Undoubtedly, machine learning and A.I. have made massive headway since their inception. However, the advancements are astounding and scary at the same time. It is not only the layperson who has reservations about the capacity of machine learning and A.I. but also the tech revolutionaries who are the vanguard of this data-driven revolution. Elon Musk, the non-fictional rendition of Tony Stark, has recently opined his qualms by stating that A.I. might become an obstreperous curse for the society. He foresees an imminent threat to humanity within the next decade. Furthermore, Musk has also founded an open source A.I. firm called “Open A.I.” to create more amicable robots. Musk states that the most ideal scenario would be for humans to merge their consciousness with the advanced framework of A.I.

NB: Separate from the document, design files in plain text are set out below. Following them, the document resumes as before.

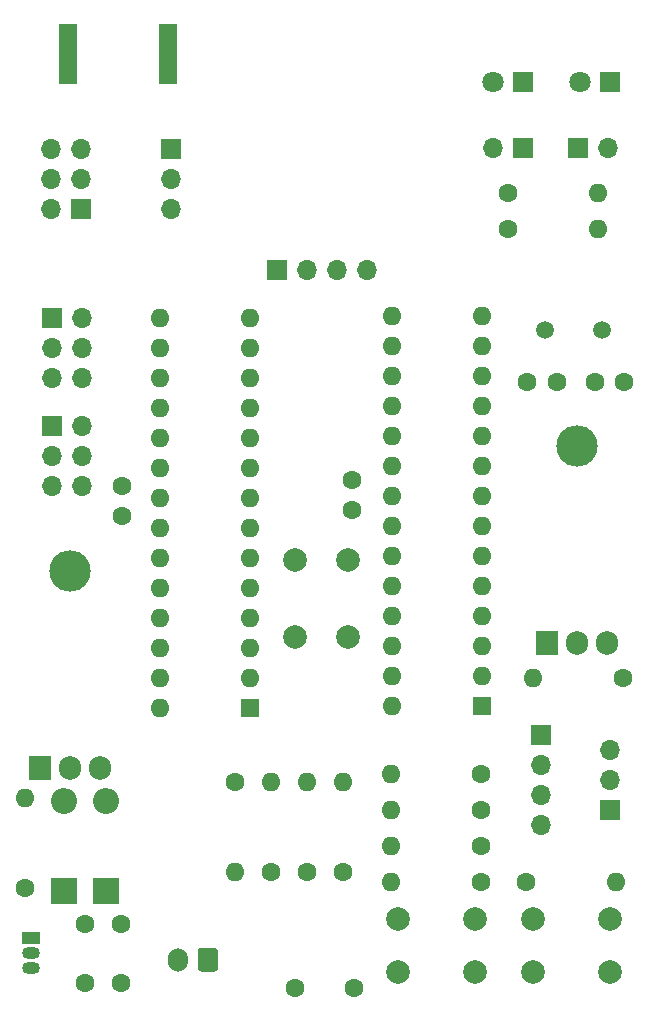
<source format=gbr>
G04 #@! TF.GenerationSoftware,KiCad,Pcbnew,(5.1.7)-1*
G04 #@! TF.CreationDate,2021-01-29T19:27:48+01:00*
G04 #@! TF.ProjectId,powiloc,706f7769-6c6f-4632-9e6b-696361645f70,rev?*
G04 #@! TF.SameCoordinates,Original*
G04 #@! TF.FileFunction,Soldermask,Bot*
G04 #@! TF.FilePolarity,Negative*
%FSLAX46Y46*%
G04 Gerber Fmt 4.6, Leading zero omitted, Abs format (unit mm)*
G04 Created by KiCad (PCBNEW (5.1.7)-1) date 2021-01-29 19:27:48*
%MOMM*%
%LPD*%
G01*
G04 APERTURE LIST*
%ADD10O,1.700000X1.700000*%
%ADD11R,1.700000X1.700000*%
%ADD12O,1.600000X1.600000*%
%ADD13R,1.600000X1.600000*%
%ADD14C,1.500000*%
%ADD15R,1.500000X5.080000*%
%ADD16O,1.700000X2.000000*%
%ADD17C,2.000000*%
%ADD18C,1.600000*%
%ADD19O,1.905000X2.000000*%
%ADD20R,1.905000X2.000000*%
%ADD21O,3.500000X3.500000*%
%ADD22R,2.200000X2.200000*%
%ADD23O,2.200000X2.200000*%
%ADD24R,1.800000X1.800000*%
%ADD25C,1.800000*%
%ADD26O,1.500000X1.050000*%
%ADD27R,1.500000X1.050000*%
G04 APERTURE END LIST*
D10*
X121666000Y-93472000D03*
X119126000Y-93472000D03*
X121666000Y-90932000D03*
X119126000Y-90932000D03*
X121666000Y-88392000D03*
D11*
X119126000Y-88392000D03*
D12*
X128270000Y-112268000D03*
X135890000Y-79248000D03*
X128270000Y-109728000D03*
X135890000Y-81788000D03*
X128270000Y-107188000D03*
X135890000Y-84328000D03*
X128270000Y-104648000D03*
X135890000Y-86868000D03*
X128270000Y-102108000D03*
X135890000Y-89408000D03*
X128270000Y-99568000D03*
X135890000Y-91948000D03*
X128270000Y-97028000D03*
X135890000Y-94488000D03*
X128270000Y-94488000D03*
X135890000Y-97028000D03*
X128270000Y-91948000D03*
X135890000Y-99568000D03*
X128270000Y-89408000D03*
X135890000Y-102108000D03*
X128270000Y-86868000D03*
X135890000Y-104648000D03*
X128270000Y-84328000D03*
X135890000Y-107188000D03*
X128270000Y-81788000D03*
X135890000Y-109728000D03*
X128270000Y-79248000D03*
D13*
X135890000Y-112268000D03*
D12*
X147955000Y-112141000D03*
X155575000Y-79121000D03*
X147955000Y-109601000D03*
X155575000Y-81661000D03*
X147955000Y-107061000D03*
X155575000Y-84201000D03*
X147955000Y-104521000D03*
X155575000Y-86741000D03*
X147955000Y-101981000D03*
X155575000Y-89281000D03*
X147955000Y-99441000D03*
X155575000Y-91821000D03*
X147955000Y-96901000D03*
X155575000Y-94361000D03*
X147955000Y-94361000D03*
X155575000Y-96901000D03*
X147955000Y-91821000D03*
X155575000Y-99441000D03*
X147955000Y-89281000D03*
X155575000Y-101981000D03*
X147955000Y-86741000D03*
X155575000Y-104521000D03*
X147955000Y-84201000D03*
X155575000Y-107061000D03*
X147955000Y-81661000D03*
X155575000Y-109601000D03*
X147955000Y-79121000D03*
D13*
X155575000Y-112141000D03*
D14*
X160855000Y-80264000D03*
X165735000Y-80264000D03*
D10*
X166370000Y-115824000D03*
X166370000Y-118364000D03*
D11*
X166370000Y-120904000D03*
D15*
X120464000Y-56896000D03*
X128964000Y-56896000D03*
D16*
X129834000Y-133604000D03*
G36*
G01*
X133184000Y-132854000D02*
X133184000Y-134354000D01*
G75*
G02*
X132934000Y-134604000I-250000J0D01*
G01*
X131734000Y-134604000D01*
G75*
G02*
X131484000Y-134354000I0J250000D01*
G01*
X131484000Y-132854000D01*
G75*
G02*
X131734000Y-132604000I250000J0D01*
G01*
X132934000Y-132604000D01*
G75*
G02*
X133184000Y-132854000I0J-250000D01*
G01*
G37*
D17*
X148440000Y-134620000D03*
X148440000Y-130120000D03*
X154940000Y-134620000D03*
X154940000Y-130120000D03*
D12*
X147828000Y-127000000D03*
D18*
X155448000Y-127000000D03*
D11*
X129171700Y-64960500D03*
D10*
X129171700Y-67500500D03*
X129171700Y-70040500D03*
X119049800Y-64960500D03*
X121589800Y-64960500D03*
X119049800Y-67500500D03*
X121589800Y-67500500D03*
X119049800Y-70040500D03*
D11*
X121589800Y-70040500D03*
D10*
X166243000Y-64897000D03*
D11*
X163703000Y-64897000D03*
D19*
X166116000Y-106807000D03*
X163576000Y-106807000D03*
D20*
X161036000Y-106807000D03*
D21*
X163576000Y-90147000D03*
D19*
X123190000Y-117348000D03*
X120650000Y-117348000D03*
D20*
X118110000Y-117348000D03*
D21*
X120650000Y-100688000D03*
D10*
X160528000Y-122174000D03*
X160528000Y-119634000D03*
X160528000Y-117094000D03*
D11*
X160528000Y-114554000D03*
D10*
X145796000Y-75184000D03*
X143256000Y-75184000D03*
X140716000Y-75184000D03*
D11*
X138176000Y-75184000D03*
D18*
X121894600Y-135559800D03*
X121894600Y-130559800D03*
X124968000Y-135556000D03*
X124968000Y-130556000D03*
X144700000Y-136017000D03*
X139700000Y-136017000D03*
X165100000Y-84709000D03*
X167600000Y-84709000D03*
X161885000Y-84709000D03*
X159385000Y-84709000D03*
X125031500Y-93512000D03*
X125031500Y-96012000D03*
X144526000Y-95504000D03*
X144526000Y-93004000D03*
D22*
X120142000Y-127762000D03*
D23*
X120142000Y-120142000D03*
X123698000Y-120142000D03*
D22*
X123698000Y-127762000D03*
D24*
X159004000Y-59309000D03*
D25*
X156464000Y-59309000D03*
X163830000Y-59309000D03*
D24*
X166370000Y-59309000D03*
D10*
X121666000Y-84328000D03*
X119126000Y-84328000D03*
X121666000Y-81788000D03*
X119126000Y-81788000D03*
X121666000Y-79248000D03*
D11*
X119126000Y-79248000D03*
D18*
X116840000Y-127508000D03*
D12*
X116840000Y-119888000D03*
X159893000Y-109728000D03*
D18*
X167513000Y-109728000D03*
X140716000Y-126174500D03*
D12*
X140716000Y-118554500D03*
X143764000Y-118554500D03*
D18*
X143764000Y-126174500D03*
X137668000Y-126174500D03*
D12*
X137668000Y-118554500D03*
X134620000Y-126174500D03*
D18*
X134620000Y-118554500D03*
X155448000Y-117856000D03*
D12*
X147828000Y-117856000D03*
D18*
X159258000Y-127000000D03*
D12*
X166878000Y-127000000D03*
X147828000Y-120904000D03*
D18*
X155448000Y-120904000D03*
X155448000Y-123952000D03*
D12*
X147828000Y-123952000D03*
X165354000Y-68707000D03*
D18*
X157734000Y-68707000D03*
D12*
X165354000Y-71755000D03*
D18*
X157734000Y-71755000D03*
D17*
X144200000Y-106299000D03*
X139700000Y-106299000D03*
X144200000Y-99799000D03*
X139700000Y-99799000D03*
X159870000Y-134620000D03*
X159870000Y-130120000D03*
X166370000Y-134620000D03*
X166370000Y-130120000D03*
D10*
X156464000Y-64897000D03*
D11*
X159004000Y-64897000D03*
D26*
X117348000Y-133032500D03*
X117348000Y-134302500D03*
D27*
X117348000Y-131762500D03*
M02*

</source>
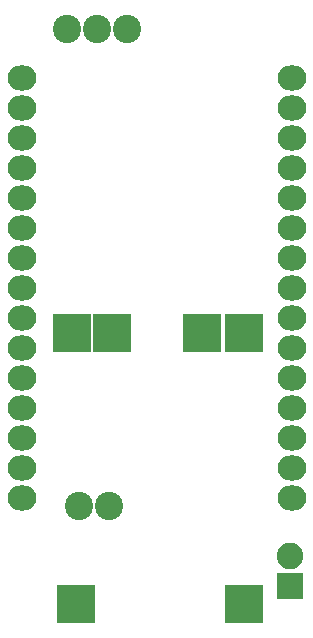
<source format=gbr>
G04 #@! TF.FileFunction,Soldermask,Bot*
%FSLAX46Y46*%
G04 Gerber Fmt 4.6, Leading zero omitted, Abs format (unit mm)*
G04 Created by KiCad (PCBNEW 4.0.4-stable) date 04/06/17 15:32:41*
%MOMM*%
%LPD*%
G01*
G04 APERTURE LIST*
%ADD10C,0.100000*%
%ADD11C,2.398980*%
%ADD12O,2.432000X2.127200*%
%ADD13R,2.250000X2.250000*%
%ADD14C,2.250000*%
%ADD15R,3.200000X3.200000*%
G04 APERTURE END LIST*
D10*
D11*
X135890000Y-137160000D03*
X134874000Y-96774000D03*
D12*
X153898600Y-100914200D03*
X153898600Y-103454200D03*
X153898600Y-105994200D03*
X153898600Y-108534200D03*
X153898600Y-111074200D03*
X153898600Y-113614200D03*
X153898600Y-116154200D03*
X153898600Y-118694200D03*
X153898600Y-121234200D03*
X153898600Y-123774200D03*
X153898600Y-126314200D03*
X153898600Y-128854200D03*
X153898600Y-131394200D03*
X153898600Y-133934200D03*
X153898600Y-136474200D03*
X131038600Y-100914200D03*
X131038600Y-131394200D03*
X131038600Y-133934200D03*
X131038600Y-128854200D03*
X131038600Y-113614200D03*
X131038600Y-111074200D03*
X131038600Y-116154200D03*
X131038600Y-136474200D03*
X131038600Y-121234200D03*
X131038600Y-118694200D03*
X131038600Y-123774200D03*
X131038600Y-126314200D03*
X131038600Y-105994200D03*
X131038600Y-108534200D03*
X131038600Y-103454200D03*
D11*
X137414000Y-96774000D03*
X139954000Y-96774000D03*
X138430000Y-137160000D03*
D13*
X153771600Y-143941800D03*
D14*
X153771600Y-141441800D03*
D15*
X138711000Y-122567600D03*
X146311000Y-122567600D03*
X135311000Y-122567600D03*
X149811000Y-122567600D03*
X135611000Y-145467600D03*
X149811000Y-145467600D03*
M02*

</source>
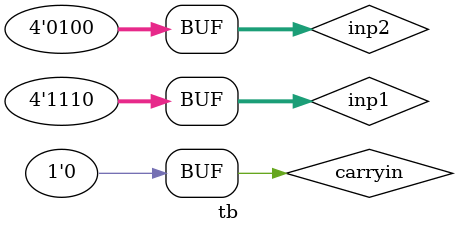
<source format=v>
module HA(sout,cout,a,b);
	output sout,cout;
	input a,b;
	assign sout=a^b;
	assign cout=(a&b);
endmodule

module FA(sout,cout,a,b,cin);
	output sout,cout;
	input a,b,cin;
	assign sout=(a^b^cin);
	assign cout=((a&b)|(a&cin)|(b&cin));
endmodule

module gray_cell(a, b, ci, si, co, so);
	input a, b, ci, si;
	output co, so;
	FA fa(so, co, ci, ~(a&b), si);
endmodule	 

module white_cell(a, b, ci, si, co, so);
	input a, b, ci, si;
	output co, so;
	FA fa(so, co, ci, (a&b), si);
endmodule

module multiple4bits(a, b, p,cout);
	input [3:0]a;
	input [3:0]b;
	output [7:0]p;
	output cout;
	wire w1, w2, w3, w4, w5, w6, w7, w8, w9;
	wire w10, w11, w12, w13, w14, w15, w16, w17;
	wire w18, w19, w20, w21, w22, w23, w24, w25;
	wire w26, w27, w28, w29, w30, w31;
	//\\//\\//\\//\\//\\//\\//\\//\\//\\//\\//\\//\\//\\//\\//\\//
	gray_cell g0_0(a[3],b[0],0,0,w1,w2);
	white_cell w0_1(a[2],b[0],0,0,w3,w4);
	white_cell w0_2(a[1],b[0],0,0,w5,w6);
	white_cell w0_3(a[0],b[0],0,0,w7,p[0]);
	//\\//\\//\\//\\//\\//\\//\\//\\//\\//\\//\\//\\//\\//\\//\\//
	gray_cell g1_0(a[3],b[1],0,w1,w8,w9);
	white_cell w1_1(a[2],b[1],w2,w3,w10,w11);
	white_cell w1_2(a[1],b[1],w4,w5,w12,w13);
	white_cell w1_3(a[0],b[1],w6,w7,w14,p[1]);
	//\\//\\//\\//\\//\\//\\//\\//\\//\\//\\//\\//\\//\\//\\//\\//
	gray_cell g2_0(a[3],b[2],0,w8,w15,w16);
	white_cell w2_1(a[2],b[2],w9,w10,w17,w18);
	white_cell w2_2(a[1],b[2],w11,w12,w19,w20);
	white_cell w2_3(a[0],b[2],w13,w14,w21,p[2]);
	//\\//\\//\\//\\//\\//\\//\\//\\//\\//\\//\\//\\//\\//\\//\\//
	white_cell w3_0(a[3],b[3],0,w15,w22,w23);
	gray_cell g3_1(a[2],b[3],w16,w17,w24,w25);
	gray_cell g3_2(a[1],b[3],w18,w19,w26,w27);
	gray_cell g3_3(a[0],b[3],w20,w21,w28,p[3]);
	//\\//\\//\\//\\//\\//\\//\\//\\//\\//\\//\\//\\//\\//\\//\\//
	FA f3(p[4],w29,w27,w28,1'b1);
	FA f2(p[5],w30,w25,w26,w29);
	FA f1(p[6],w31,w23,w24,w30);
	FA f0(p[7],cout,1'b1,w22,w31);
endmodule

module tb;
	reg [3:0] inp1, inp2;
	reg carryin;
	wire carryout;
	wire [7:0] ans;
	
	initial
		begin
			inp1 = 0;
			inp2 = 0;
			carryin = 0;
		end
	
	always
		begin
			#10 inp1 = 1010;
			#10 inp2 = 1010;
			#10 inp1 = 1001;
			#10 inp2 = 0010;
			#10 inp1 = 0110;
			#10 inp2 = 1000;
			#10 inp1 = 0110;
			inp2 = 20;
		end
	
	multiply4bits mul4(inp1,inp2,ans,carryout);
	
endmodule





</source>
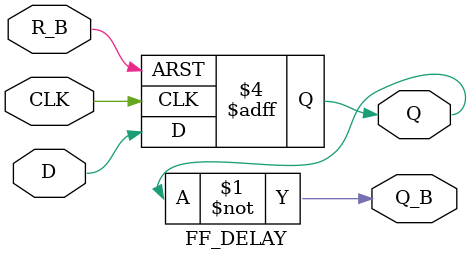
<source format=v>
/*	Flip Flop Delay	*/
`timescale	1ns/100ps
module	FF_DELAY	(R_B, D, CLK, Q, Q_B);
input	R_B, D, CLK;
output	Q, Q_B;
reg		Q;
parameter	R_OUT = 9;
parameter	CLK_OUT	= 10.5;

	assign	Q_B = ~Q;
	always	@ (posedge CLK or negedge	R_B)
	if (!R_B)	#R_OUT		Q <= 0;
	else 		#CLK_OUT	Q <= D;
endmodule	
		
	

</source>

Based on the depictions and perceptions of A.I. from the movies and other digital publications, it might seem that a superior robot army is going to vanquish the humans from the driving seat. Although A.I. and machine learning have bolstered the quality of life by empowering revolutionary creations such as self-driving cars and complex data-processing, they possess the potential to inflict permanent damage to our society. So, what can we do as users and inputs to minimize the tyrannical aspects of such technologies?
Firstly, we need to be more cognizant about our data. This would require users to shun their passiveness and become more wary of sharing any information with unsolicited applications. Moreover, users should be initiated about the basic underpinnings of such technologies. Furthermore, the society can advocate for a regulatory body for A.I. development. However, it should be patent that the purpose of this body would not be to curb development but steer it in the correct direction. I believe, while an unopposed “A.I. takeover” isn’t an imminent threat, users and developers need to closely monitor every development in the field to prevent such a mishap.